• **What is being asked**: Could you write what comes next in the explanation of applying a Hadamard gate twice to $|0\rangle$, continuing after its final sentence?

• **Supplied text**:

================

Let is assume your initial state is $|0\rangle $

Apply Hadamard once, it $H|0\rangle$ becomes $$\frac{1}{\sqrt2}(|0\rangle+|1\rangle)= \frac{1}{\sqrt2}|0\rangle + \frac{1}{\sqrt2}|1\rangle $$

Now we apply Hadamard again to the result $H (\frac{1}{\sqrt2}|0\rangle + \frac{1}{\sqrt2}|1\rangle) $, I am gonna split it in 2 steps.

================

Dataset entries
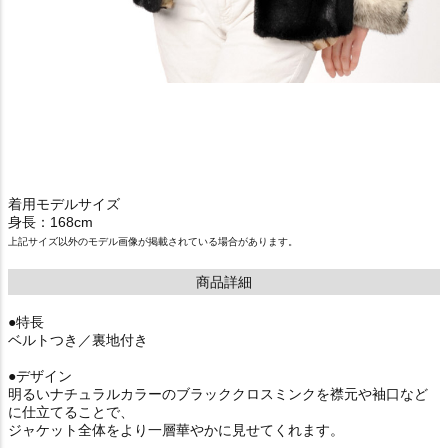
着用モデルサイズ
身長：168cm
上記サイズ以外のモデル画像が掲載されている場合があります。
商品詳細
●特長
ベルトつき／裏地付き
●デザイン
明るいナチュラルカラーのブラッククロスミンクを襟元や袖口など
に仕立てることで、
ジャケット全体をより一層華やかに見せてくれます。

================

• **Answer space**:
First, apply Hadamard to the first part, So $ H\frac{1}{\sqrt2}|0\rangle$ becomes $$ \frac{1}{\sqrt2}( \frac{1}{\sqrt2}|0\rangle + \frac{1}{\sqrt2}|1\rangle)=\frac{1}{2}|0\rangle + \frac{1}{2}|1\rangle $$

With the second part, $ H\frac{1}{\sqrt2}|1\rangle$ becomes $$ \frac{1}{\sqrt2}( \frac{1}{\sqrt2}|0\rangle - \frac{1}{\sqrt2}|1\rangle)=\frac{1}{2}|0\rangle - \frac{1}{2}|1\rangle $$

Put them back together:

$$ \frac{1}{2}|0\rangle + \frac{1}{2}|1\rangle + \frac{1}{2}|0\rangle - \frac{1}{2}|1\rangle\\ = (\frac{1}{2}+\frac{1}{2}) |0\rangle + (\frac{1}{2}- \frac{1}{2}) |1\rangle \\ = |0\rangle $$

You can do the same calculation if your initial state was $|1\rangle$ and you will similarly $|1\rangle$ .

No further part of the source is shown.